Wir wissen, dass der Kampf nicht vorüber ist. Die Angriffe werden an Schärfe zunehmen; unsere Lebensbedingungen werden sich noch weiter verschlechtern, die Folgen der Wirtschaftskrise werden noch stärker spürbar. Überall auf der Welt müssen wir uns zur Wehr setzen. Dazu müssen wir wieder Vertrauen in unsere eigene Kraft entwickeln.

Wir sind in der Lage, die Kämpfe selbst in die Hand zu nehmen und uns gemeinsam zu organisieren.

Wir sind in der Lage, offen und brüderlich miteinander zu diskutieren, indem wir selbst das Wort ergreifen.

Wir sind in der Lage, den Verlauf unserer Debatten und unsere Entscheidungen selbst zu kontrollieren.

Die Durchführung von Vollversammlungen darf nicht bei den Gewerkschaften liegen, sondern muss von den ArbeiterInnen selbst organisiert werden.

Wir werden darum kämpfen müssen, unser Leben und die Zukunft unserer Kinder zu schützen.

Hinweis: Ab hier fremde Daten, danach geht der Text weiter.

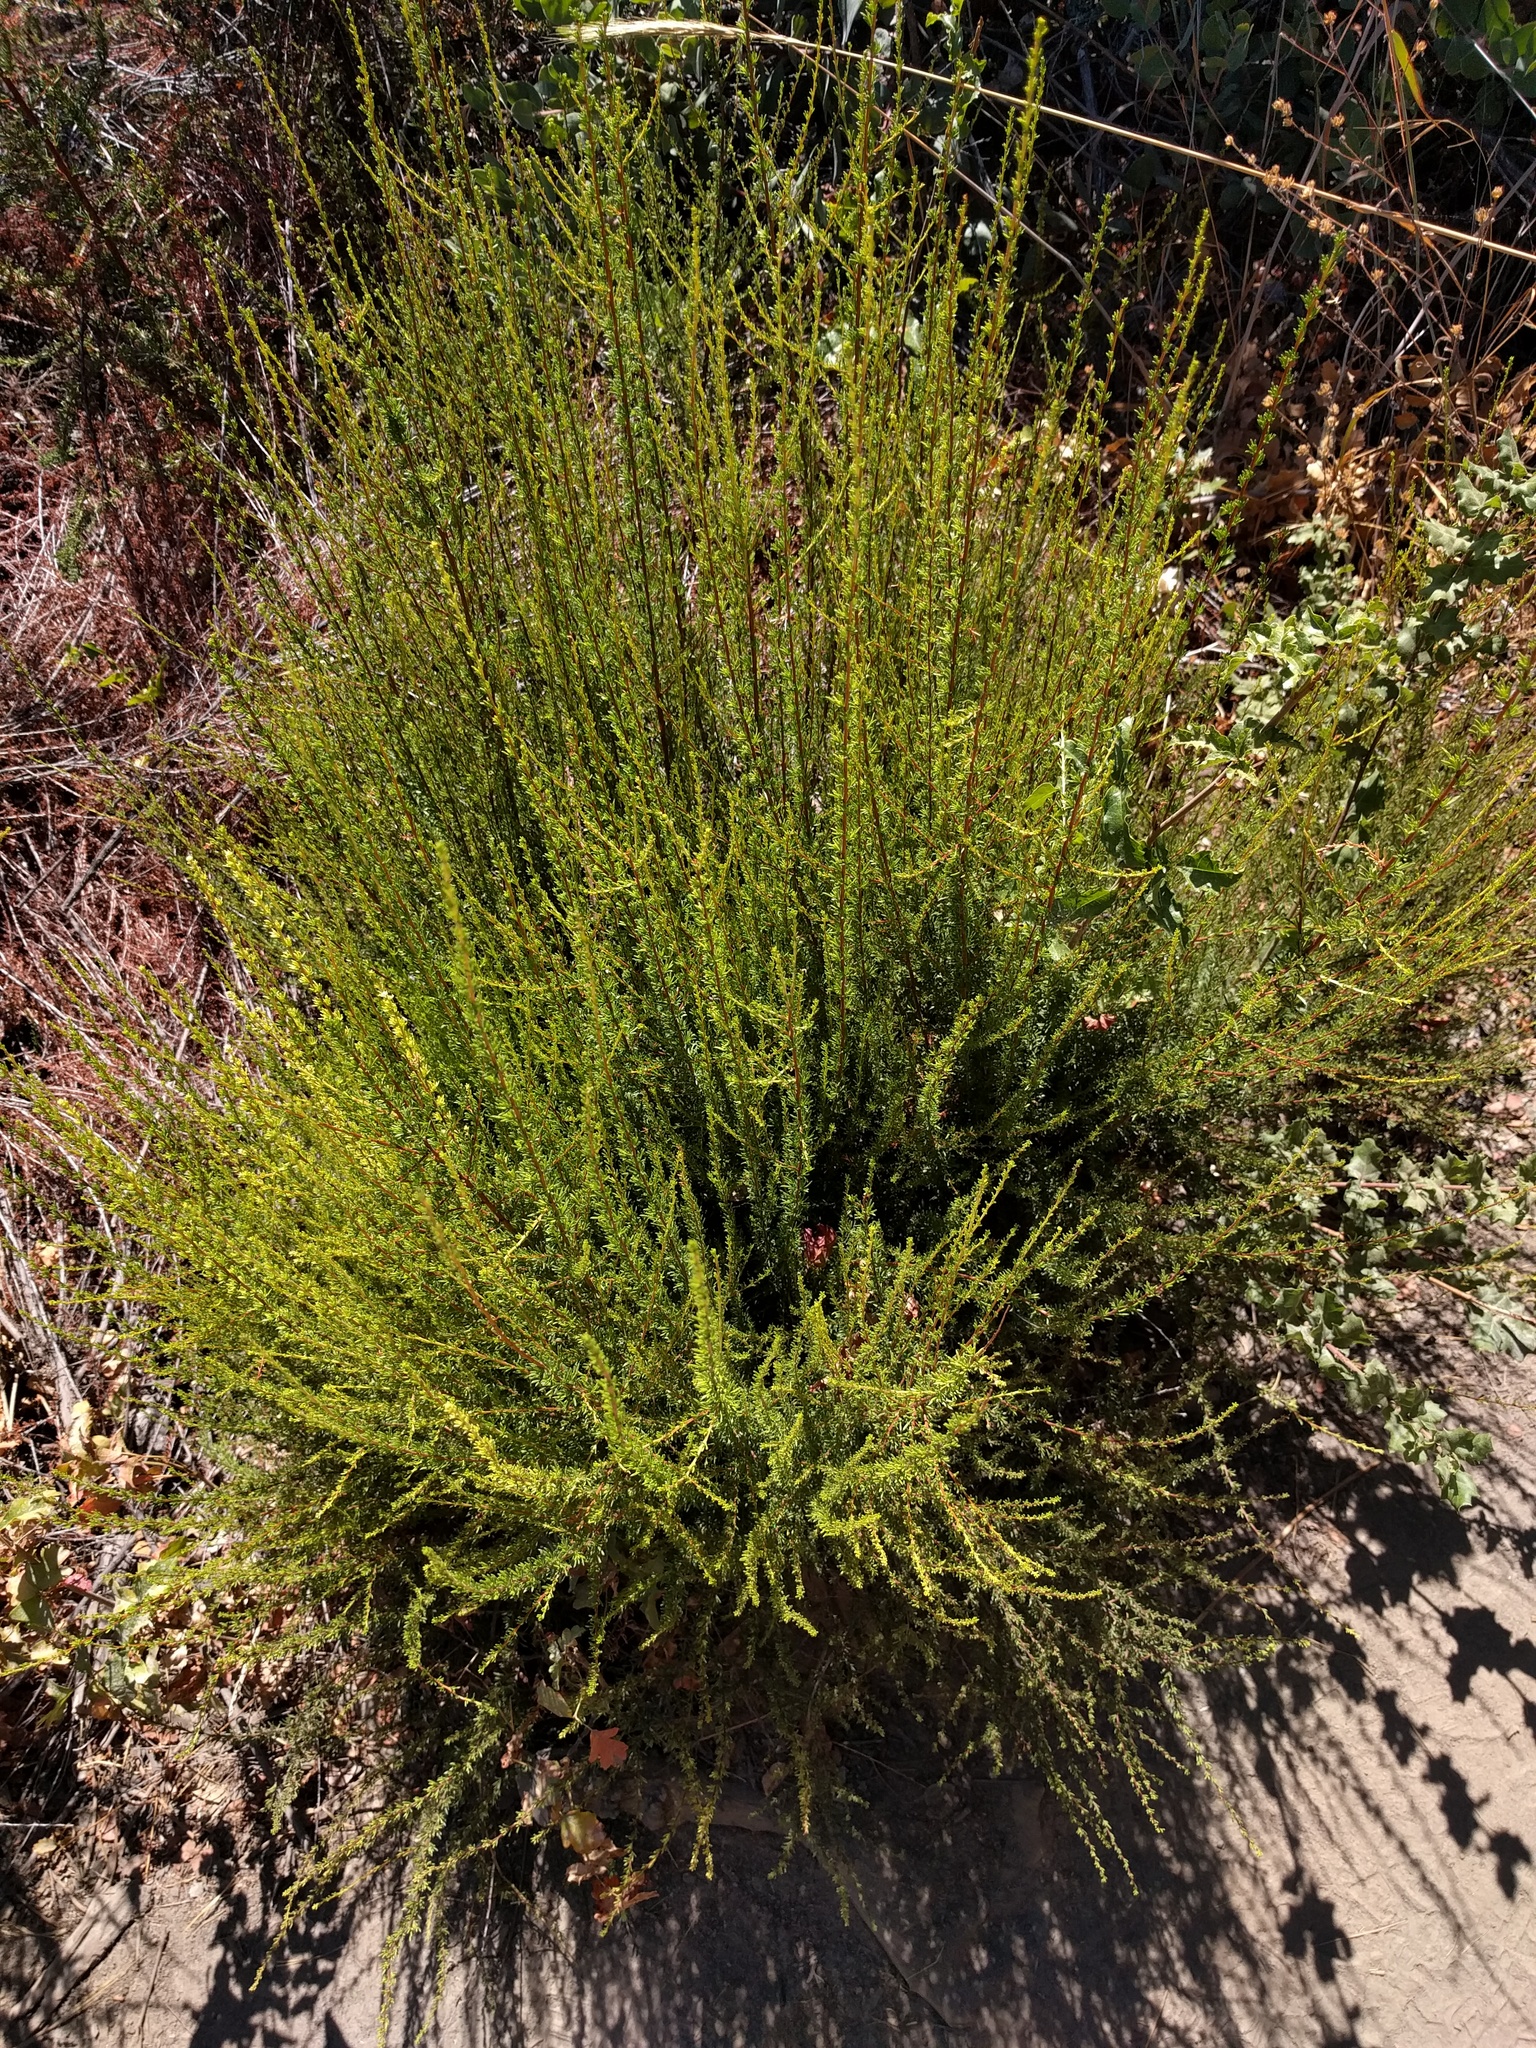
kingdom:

Die Ausgebeuteten dieser Erde sind unsere Klassenbrüder und –schwestern, die ein- und derselben Klasse angehören.

Nur unser Zusammenschluss über alle Grenzen hinweg wird dieses Ausbeutungssystem überwinden können.

Teilnehmer und Teilnehmerinnen der branchenübergreifenden Vollversammlung

des Pariser Ostbahnhofs und Ile de France.